The drug, SEP-363856, is a novel trace amine-associated receptor 1 (TAAR1) agonist with serotonin 1A (5-HT1A) agonist activity, according to drug developer Sunovion. SEP-363856 does not bind to dopamine 2 (D2) or serotonin 2A (5-HT2A) receptors.
“For the last 60 years, antipsychotics that bind to dopamine receptors have been the standard of care, despite their side effect profile. It is my hope that these results for SEP-363856 support a new schizophrenia treatment for people who have been diagnosed with this serious mental health condition,” said study coauthor John Krystal, MD, psychiatry chair and codirector of the Yale Center for Clinical Investigation at Yale School of Medicine, New Haven, Connecticut.
“SEP-363856 could have a big impact on people with schizophrenia, their families, and on the public health burden posed by schizophrenia.”
The 4-week trial included 245 adults with an acute exacerbation of schizophrenia; 120 patients were randomized to receive daily SEP-363856 (50 mg or 75 mg), and 125 patients received placebo.
The average drop in PANSS total score was 17.2 points in patients who received SEP-363856, compared with 9.7 points in patients who received placebo, according to the study.

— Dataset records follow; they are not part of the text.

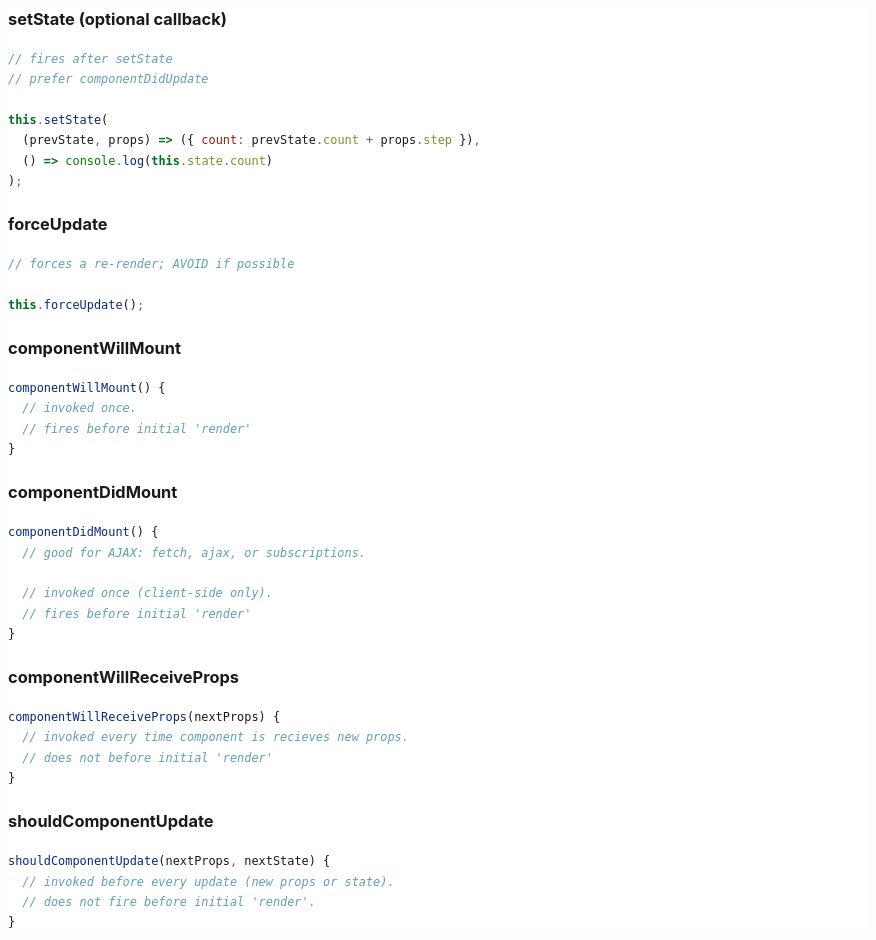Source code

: ### setState (optional callback)
```javascript
// fires after setState
// prefer componentDidUpdate

this.setState(
  (prevState, props) => ({ count: prevState.count + props.step }),
  () => console.log(this.state.count)
);
```

### forceUpdate
```javascript
// forces a re-render; AVOID if possible

this.forceUpdate();
```

### componentWillMount
```javascript
componentWillMount() {
  // invoked once.
  // fires before initial 'render'
}
```

### componentDidMount
```javascript
componentDidMount() {
  // good for AJAX: fetch, ajax, or subscriptions.

  // invoked once (client-side only).
  // fires before initial 'render'
}
```

### componentWillReceiveProps
```javascript
componentWillReceiveProps(nextProps) {
  // invoked every time component is recieves new props.
  // does not before initial 'render'
}
```

### shouldComponentUpdate
```javascript
shouldComponentUpdate(nextProps, nextState) {
  // invoked before every update (new props or state).
  // does not fire before initial 'render'.
}
```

Patients who received the investigational drug also showed improvement in overall severity of illness, as measured by the Clinical Global Impressions-Severity scale.
Adverse events with SEP-363856 included somnolence and gastrointestinal symptoms. In addition, one sudden cardiac death occurred in the SEP-363856 group, researchers reported. Extrapyramidal symptoms and changes in lipid, glycated hemoglobin, and prolactin levels were similar in both groups.
“Longer and larger trials are necessary to confirm the effects and side effects of SEP-363856,” researchers concluded, “as well as its efficacy relative to existing drug treatments for patients with schizophrenia.”